Encadrement européen du protoxyde d’azote à usage récréatif
11.6.2025
Question avec demande de réponse écrite E-002334/2025
à la Commission
Article 144 du règlement intérieur
Nadine Morano (PPE)
Plusieurs États membres ont signalé une augmentation des cas d’intoxication grave et de décès liés à la consommation récréative de protoxyde d’azote («gaz hilarant»), notamment chez les jeunes.
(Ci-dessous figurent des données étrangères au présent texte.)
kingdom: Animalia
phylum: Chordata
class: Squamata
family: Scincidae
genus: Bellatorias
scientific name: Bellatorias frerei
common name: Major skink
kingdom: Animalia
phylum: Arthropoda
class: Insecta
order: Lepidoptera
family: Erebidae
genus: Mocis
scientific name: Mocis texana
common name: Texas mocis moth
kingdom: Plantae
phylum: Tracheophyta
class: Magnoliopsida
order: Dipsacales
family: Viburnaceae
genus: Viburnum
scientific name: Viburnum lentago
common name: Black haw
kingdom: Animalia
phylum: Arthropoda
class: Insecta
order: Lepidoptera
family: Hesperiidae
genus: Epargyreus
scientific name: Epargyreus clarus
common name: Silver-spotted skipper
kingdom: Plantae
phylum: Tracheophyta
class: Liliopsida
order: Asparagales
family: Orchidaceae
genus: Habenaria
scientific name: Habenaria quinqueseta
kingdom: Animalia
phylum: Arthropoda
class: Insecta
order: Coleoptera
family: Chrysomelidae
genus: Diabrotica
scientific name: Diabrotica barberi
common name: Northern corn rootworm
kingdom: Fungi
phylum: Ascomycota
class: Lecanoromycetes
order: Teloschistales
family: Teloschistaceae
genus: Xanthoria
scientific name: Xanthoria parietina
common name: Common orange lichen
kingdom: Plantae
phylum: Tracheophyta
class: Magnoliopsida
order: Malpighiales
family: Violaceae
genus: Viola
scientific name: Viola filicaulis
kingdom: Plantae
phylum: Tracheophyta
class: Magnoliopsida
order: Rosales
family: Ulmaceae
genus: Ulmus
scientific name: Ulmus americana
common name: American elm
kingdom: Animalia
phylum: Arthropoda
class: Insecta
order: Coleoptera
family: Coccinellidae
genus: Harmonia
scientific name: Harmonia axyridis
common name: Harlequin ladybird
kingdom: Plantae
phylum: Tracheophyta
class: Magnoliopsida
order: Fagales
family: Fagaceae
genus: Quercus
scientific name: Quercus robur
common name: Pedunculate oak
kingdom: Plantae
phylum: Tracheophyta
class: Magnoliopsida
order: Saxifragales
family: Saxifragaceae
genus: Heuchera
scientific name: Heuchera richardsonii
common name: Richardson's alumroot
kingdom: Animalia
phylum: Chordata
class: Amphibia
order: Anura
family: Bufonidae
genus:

En 2023, les centres d’évaluation et d’information sur la pharmacodépendance-addictovigilance (CEIP-A) ont enregistré 472 signalements, soit une augmentation de 30 % par rapport à 2022.
Dans 92 % de ces cas, il s’agissait de consommations à fortes doses, souvent avec des bonbonnes de grand volume, et 50 % des usagers déclaraient une consommation quotidienne. Plus de 80 % des cas présentaient des complications neurologiques graves, notamment des atteintes de la moelle épinière. Selon Santé publique France, en 2022, 14 % des 18-24 ans avaient déjà expérimenté le protoxyde d’azote. Les réglementations sont très variables d’un État membre à l’autre.
- 1.La Commission envisage-t-elle d’harmoniser les règles de vente et d’usage du protoxyde d’azote à l’échelle européenne?
- 2.Est-il prévu d’intégrer cette substance dans le champ d’action de l’Agence de l’Union européenne sur les drogues et dans le système d’alerte précoce?
- 3.Quelles campagnes d’information sont soutenues au niveau européen pour sensibiliser aux risques neurologiques et respiratoires liés à cette consommation?